Three-way catalyst for exhaust gas purification. The three-way catalyst for exhaust gas purification according to claim 1, wherein the Pd catalyst particles are contained in an amount of 0.1 to 10% by mass in terms of metallic palladium. The three-way catalyst for exhaust gas purification according to claim 1 or 2, wherein the base material particles have an average particle diameter D ₅₀ of 1 to 100 μm. The BET specific surface area is 10 to 50 (m ² / g).

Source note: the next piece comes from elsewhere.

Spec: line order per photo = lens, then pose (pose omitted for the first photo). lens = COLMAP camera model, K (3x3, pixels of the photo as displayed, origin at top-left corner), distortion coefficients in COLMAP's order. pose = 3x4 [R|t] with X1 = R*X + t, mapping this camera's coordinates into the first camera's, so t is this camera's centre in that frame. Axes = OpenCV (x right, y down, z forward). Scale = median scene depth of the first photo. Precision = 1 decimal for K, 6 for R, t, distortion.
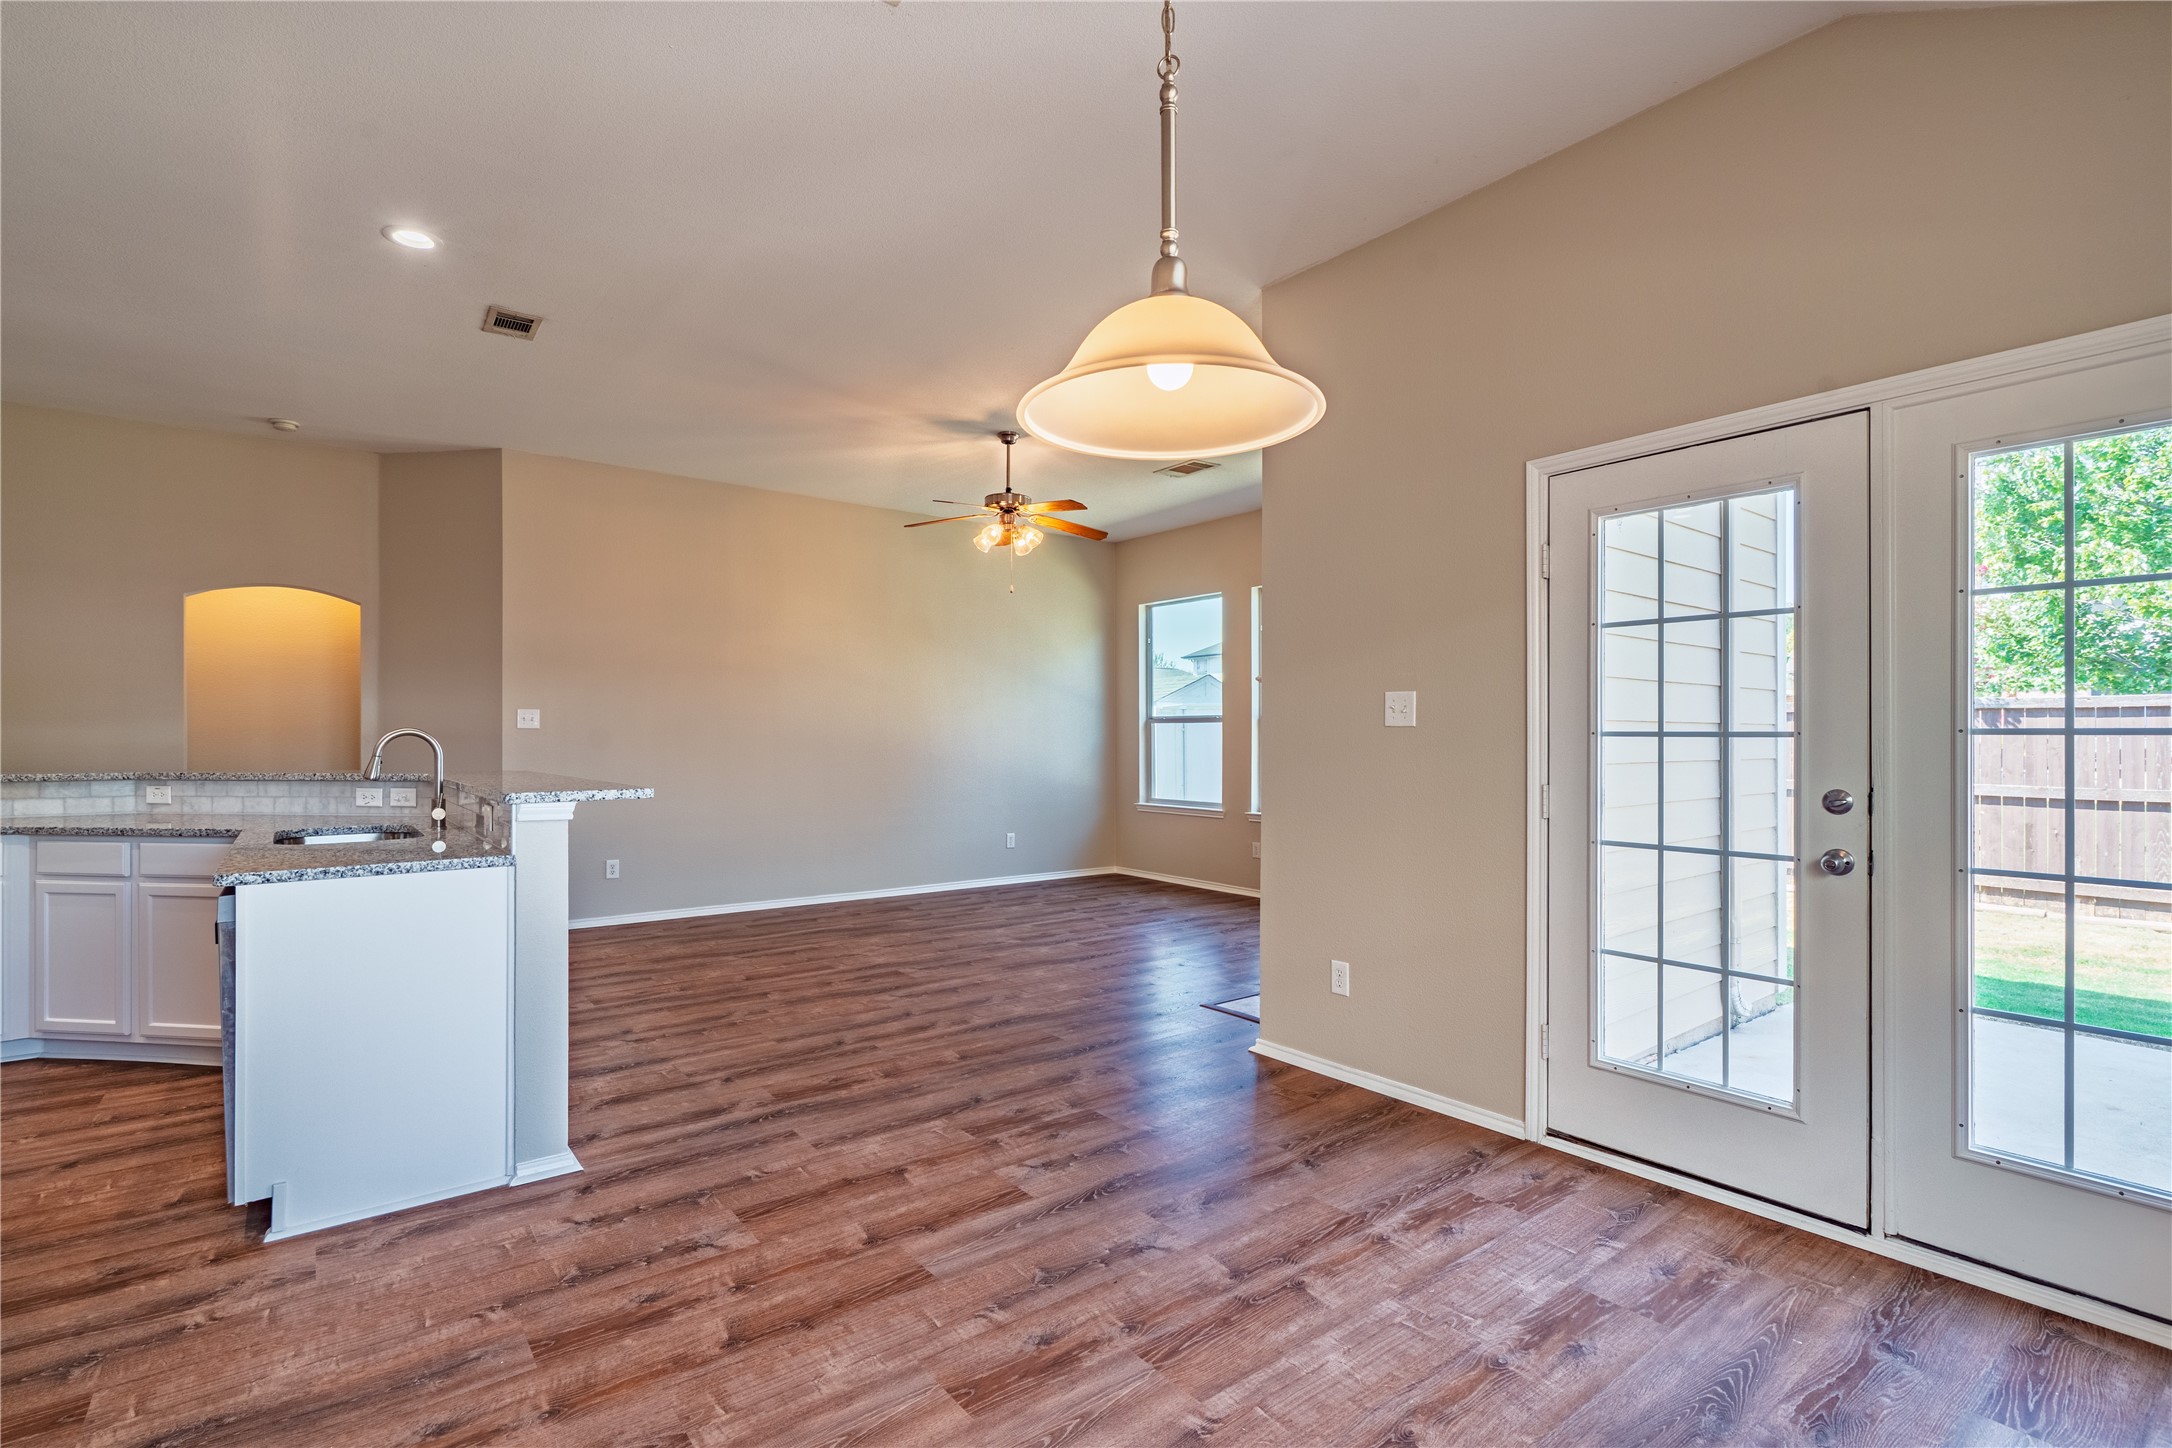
lens RADIAL K [[1005.8, 0, 1079.4], [0, 1005.8, 731.5], [0, 0, 1]] dist [0.000670, 0.000602]
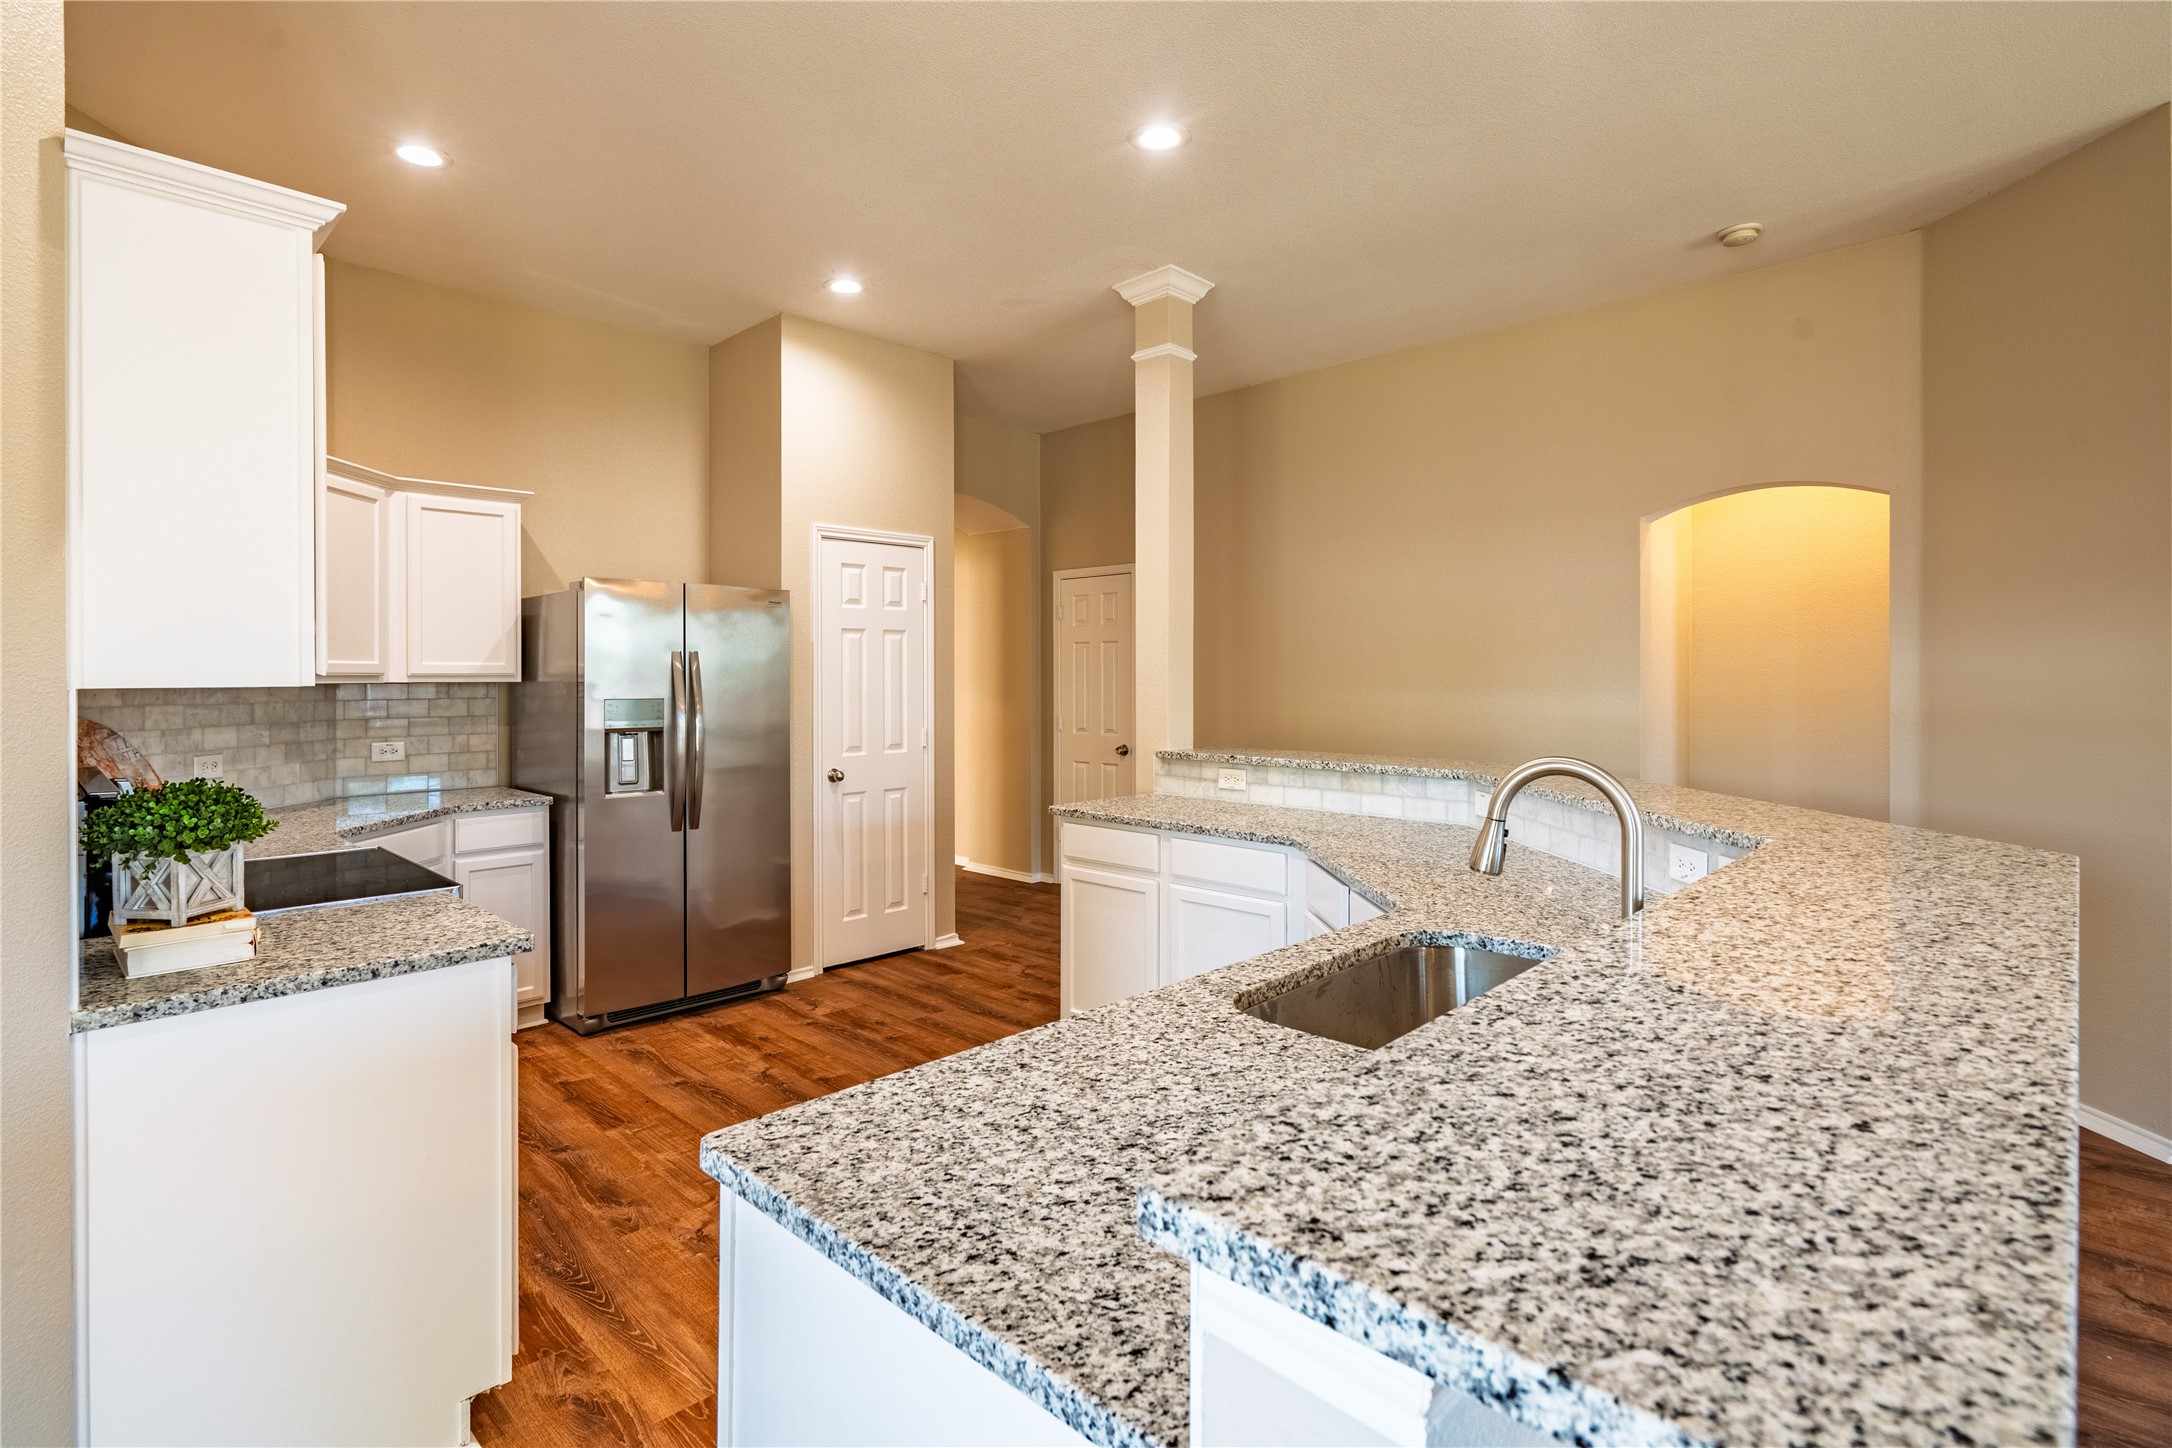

The three-way catalyst for exhaust gas purification according to any one of claims 1 to 3 . La and Zr as constituent metal elements and Nd if necessary, the following mass ratio in terms of oxide:
ZrO ₂ 50-80% by mass;
La ₂ O ₃ 30 to 48 % by mass;
Nd ₂ O _{30 to} 20% by mass;
The total amount of La ₂ O ₃ and Nd ₂ O ₃ is 30 to 50% by mass;
Step of preparing base particle of La solid solution zirconia-based composite oxide contained in
A step of applying an aqueous solution containing at least Pd ions to the surface of the base material particles, and a step of heat-treating or chemically treating the base material particles after treatment to support the Pd catalyst particles on the surface of the base material particles. , Characterized by having at least
A method for producing a three-way catalyst for exhaust gas purification , which has a palladium surface area of 10 to 30 (m ² / Pd_g) calculated by a carbon monoxide gas pulse adsorption method. At least a catalyst carrier, an oxygen storage layer provided on the catalyst carrier, and a catalyst layer provided on the oxygen storage layer are provided.
The catalyst layer contains the three-way catalyst for exhaust gas purification according to any one of claims 1 to 4 .
Catalytic converter for exhaust gas purification.